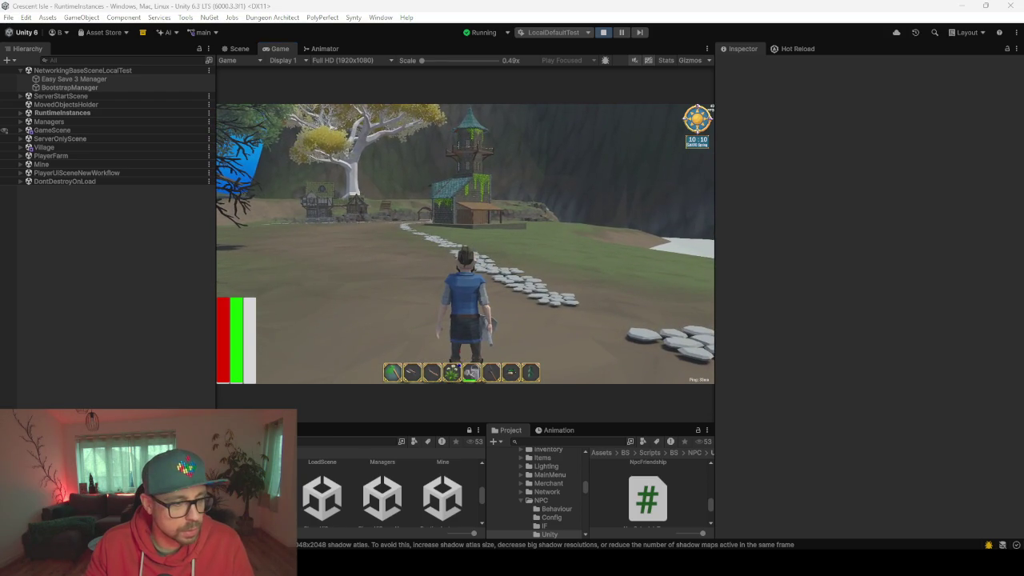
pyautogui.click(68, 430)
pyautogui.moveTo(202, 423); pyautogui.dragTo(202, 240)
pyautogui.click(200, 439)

## Task requirements:
Please write out all the data again word for word, but not the pictures.

## Response to this task:
pyautogui.click(68, 430)
pyautogui.moveTo(202, 423); pyautogui.dragTo(202, 240)
pyautogui.click(200, 439)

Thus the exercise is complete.